Global external efforts are driven by a strong commitment to scientific excellence in health literacy. For example, throughout 2018 and 2019, we co-chaired a working group of the Multi-Regional Clinical Trials Center of Brigham and Women’s Hospital and Harvard (MRCT) focused on health literacy in clinical research. The group produced publicly available tools, resources and case studies to aid patient advocates, pharmaceutical companies and academic researchers in applying health literacy best practices during all phases of clinical research. The intent of this work was to empower participants to be fully informed and engaged during clinical trials.
In 2019, the FDA approved our sixth health literate patient label which was developed with iterative patient input. There are two more health literate labels currently in development, including one vaccine label.
We also advocate for health literacy in discussions with regulators, directly and through engagement in Pharmaceutical Research and Manufacturers of America (PhRMA) and Biotechnology Innovation Organization (BIO) patient-focused work groups. FDA draft guidance documents on Patient-Focused Drug Development include health literacy references. Because of our company’s engagement in health literacy, we have seen increased awareness and adoption in PhRMA and BIO.
We are working across six continents to advance awareness and impact of addressing health literacy. This includes publications with scientific leaders and patient advocates; conference presentations; national and international working group participation; and engagement with policy makers.
Company-wide we have a focus on training and impact. Over 1,000 people have participated in health literacy training in the last several years, including people living or working in the United States, Australia, China, the United Kingdom, India and Kenya.

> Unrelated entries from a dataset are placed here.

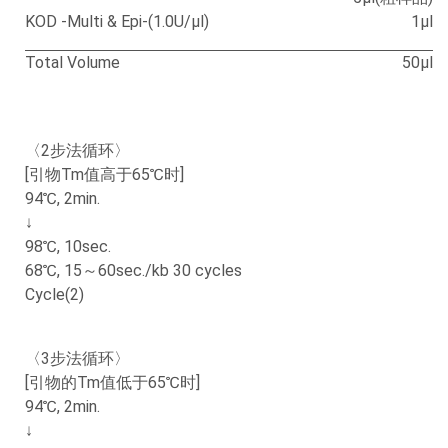
KOD -Multi & Epi-(1.0U/μl)
1μl
Total Volume
50μl
〈2步法循环〉
[引物Tm值高于65℃时]
94℃, 2min.
↓
98℃, 10sec.
68℃, 15～60sec./kb 30 cycles
Cycle(2)
〈3步法循环〉
[引物的Tm值低于65℃时]
94℃, 2min.
↓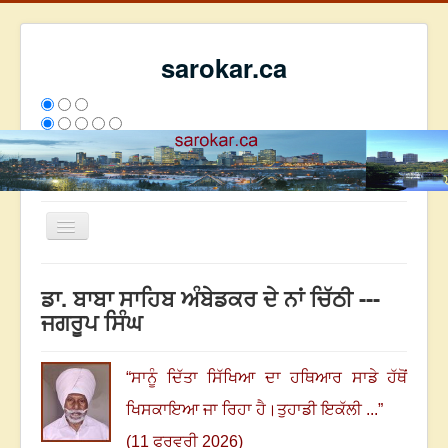
sarokar.ca
Toggle
Navigation
ਮੁੱਖ ਪੰਨਾ
ਡਾ. ਬਾਬਾ ਸਾਹਿਬ ਅੰਬੇਡਕਰ ਦੇ ਨਾਂ ਚਿੱਠੀ ---
ਰਚਨਾਵਾਂ
ਜਗਰੂਪ ਸਿੰਘ
ਸਰੋਕਾਰ ਦੇ ਲੇਖਕ
ਸੰਪਰਕ
“
ਸਾਨੂੰ ਦਿੱਤਾ ਸਿੱਖਿਆ ਦਾ ਹਥਿਆਰ ਸਾਡੇ ਹੱਥੋਂ
We have 93 guests and no members online
ਖਿਸਕਾਇਆ ਜਾ ਰਿਹਾ ਹੈ
।
ਤੁਹਾਡੀ ਇਕੱਲੀ ...
”
ਇਸ ਹਫਤੇ
36036
ਇਸ ਮਹੀਨੇ
44827
2808602
(11 ਫਰਵਰੀ 2026)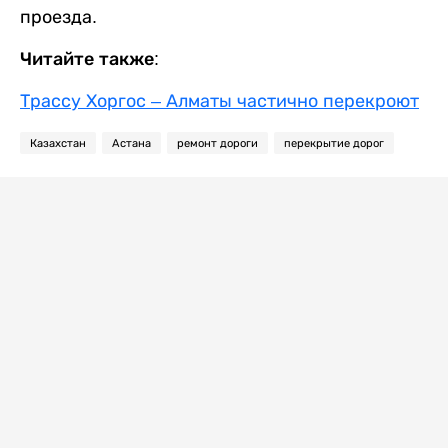
проезда.
Читайте также:
Трассу Хоргос – Алматы частично перекроют
Казахстан
Астана
ремонт дороги
перекрытие дорог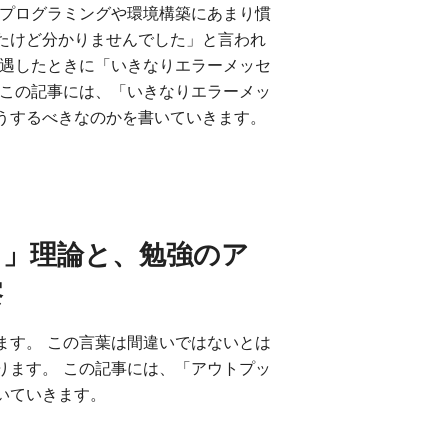
、プログラミングや環境構築にあまり慣
たけど分かりませんでした」と言われ
遭遇したときに「いきなりエラーメッセ
 この記事には、「いきなりエラーメッ
うするべきなのかを書いていきます。
る」理論と、勉強のア
察
ます。 この言葉は間違いではないとは
ります。 この記事には、「アウトプッ
いていきます。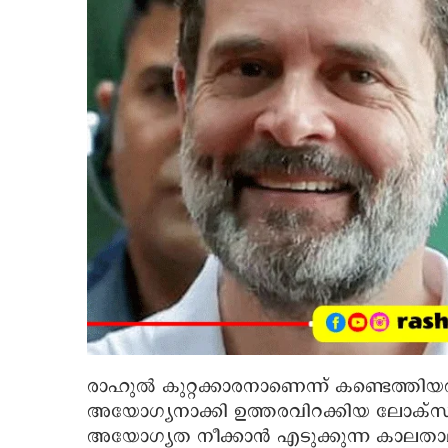
രാഹുല്‍ കുറ്റക്കാരനാണെന്ന് കണ്ടെത്തിയ
അയോഗ്യനാക്കി ഉത്തരവിറക്കിയ ലോക്സഭാ
അയോഗ്യത നീക്കാന്‍ എടുക്കുന്ന കാലതാമ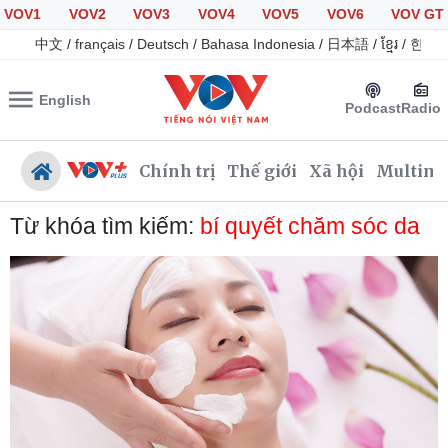
VOV1
VOV2
VOV3
VOV4
VOV5
VOV6
VOV GT
中文
/
français
/
Deutsch
/
Bahasa Indonesia
/
日本語
/
ខ្មែរ
/
한국
English
Podcast
Radio
Chính trị
Thế giới
Xã hội
Multime
Từ khóa tìm kiếm:
bí quyết chăm sóc da
Chính trị
Xã hội
Đảng
Tin 24h
Tổ chức nhân sự
Giáo dục
Quốc hội
Dự báo thời tiết
Nhận diện sự thật
Dấu ấn VOV
Việc làm
Biển đảo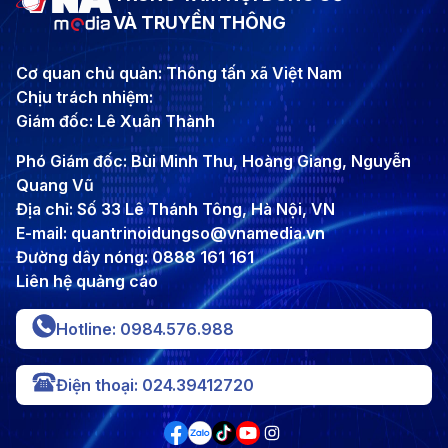
VÀ TRUYỀN THÔNG
Cơ quan chủ quản: Thông tấn xã Việt Nam
Chịu trách nhiệm:
Giám đốc: Lê Xuân Thành
Phó Giám đốc: Bùi Minh Thu, Hoàng Giang, Nguyễn
Quang Vũ
Địa chỉ: Số 33 Lê Thánh Tông, Hà Nội, VN
E-mail: quantrinoidungso@vnamedia.vn
Đường dây nóng: 0888 161 161
Liên hệ quảng cáo
Hotline: 0984.576.988
Điện thoại: 024.39412720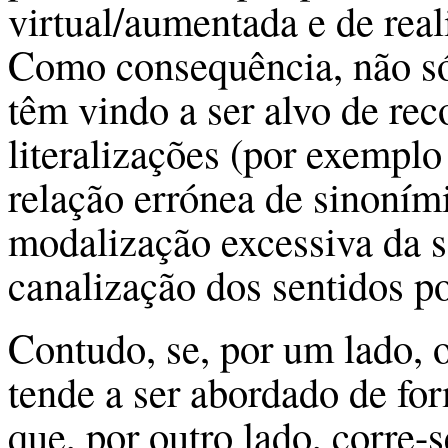
virtual/aumentada e de real
Como consequência, não só 
têm vindo a ser alvo de rec
literalizações (por exempl
relação errónea de sinoním
modalização excessiva da s
canalização dos sentidos po
Contudo, se, por um lado, 
tende a ser abordado de for
que, por outro lado, corre-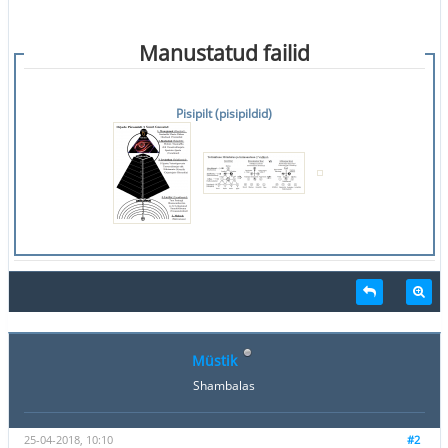
Manustatud failid
Pisipilt (pisipildid)
Müstik
Shambalas
25-04-2018, 10:10
#2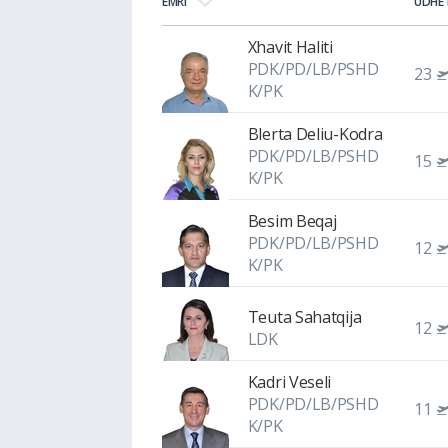
EMRI
UDHË
Xhavit Haliti
PDK/PD/LB/PSHD
23
K/PK
Blerta Deliu-Kodra
PDK/PD/LB/PSHD
15
K/PK
Besim Beqaj
PDK/PD/LB/PSHD
12
K/PK
Teuta Sahatqija
12
LDK
Kadri Veseli
PDK/PD/LB/PSHD
11
K/PK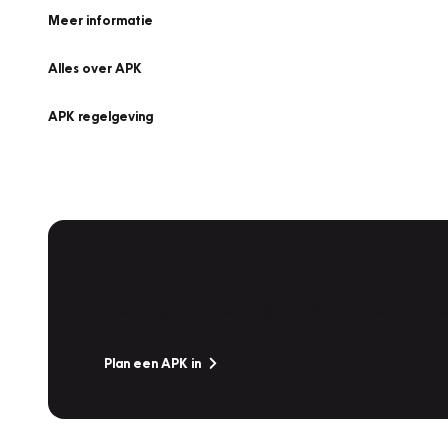
Meer informatie
Alles over APK
APK regelgeving
APK Keuring bij Vakgarage!
Is het weer tijd voor de jaarlijkse APK? Ga snel naar V
Plan een APK in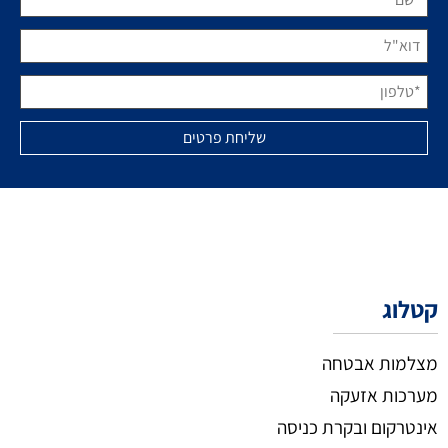
קטלוג
מצלמות אבטחה
מערכות אזעקה
אינטרקום ובקרת כניסה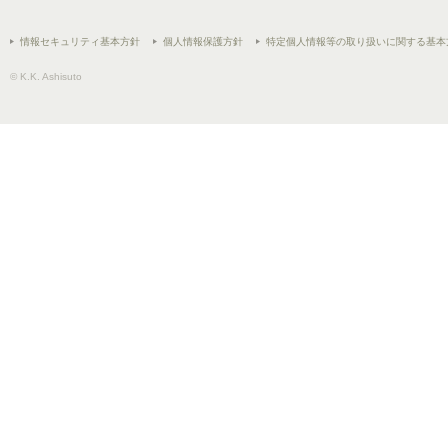
情報セキュリティ基本方針
個人情報保護方針
特定個人情報等の取り扱いに関する基本
© K.K. Ashisuto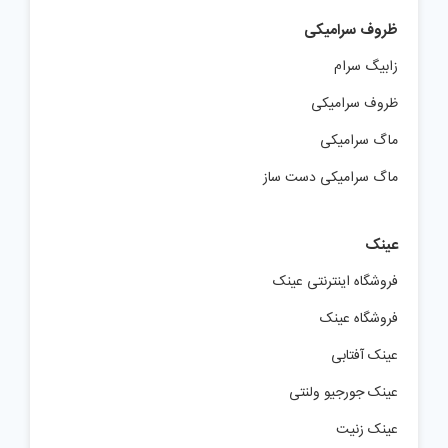
ظروف سرامیکی
زابیگ سرام
ظروف سرامیکی
ماگ سرامیکی
ماگ سرامیکی دست ساز
عینک
فروشگاه اینترنتی عینک
فروشگاه عینک
عینک آفتابی
عینک جورجیو ولنتی
عینک زنیت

We focus on training our global workforce in health literacy, engaging employees in small-group experiential training sessions that are tailored to specific departments. We also created four e-learning modules to expand our global reach and impact, including two modules relevant to employees who create content for patients and specific modules for our pharmacovigilance and commercial teams.
There are many examples of health literacy in action across our company’s product lifecycle, including our early clinical trials, informed consent, diversity in trials, patient labeling, instructions for use, packaging and patient education. Beginning in 2019, new clinical trials included teach-back and cultural competence as part of their investigator training. Early in 2020, our commercial organization launched a process to integrate health literacy reviews more consistently across all therapeutic areas.
We understand improving health literacy takes a multifaceted effort focused on public policy, engaging diverse stakeholders and new ways of communicating. We are calling upon government agencies, health care providers, patient advocacy groups and health care companies to work together to increase patient understanding of health care, health promotion and prevention, and shared treatment plans.
Our company collaborates with various partners to help share best practices and drive health literacy. Some of these external efforts include numerous presentations and keynote talks at workshops and meetings (often with patient advocates), plans to publish papers related to health literacy, and membership on several Committees.
We partner with health literacy experts at Emory University and Northwestern University Feinberg School of Medicine to integrate their expertise and feedback from people across a range of health literacy levels into the development of patient labeling for new molecules.
We also work with Health Literacy Media to conduct reviews of materials for patients and recently began to engage on materials for policy makers, who have reacted positively to simpler communications as a foundation for discussions.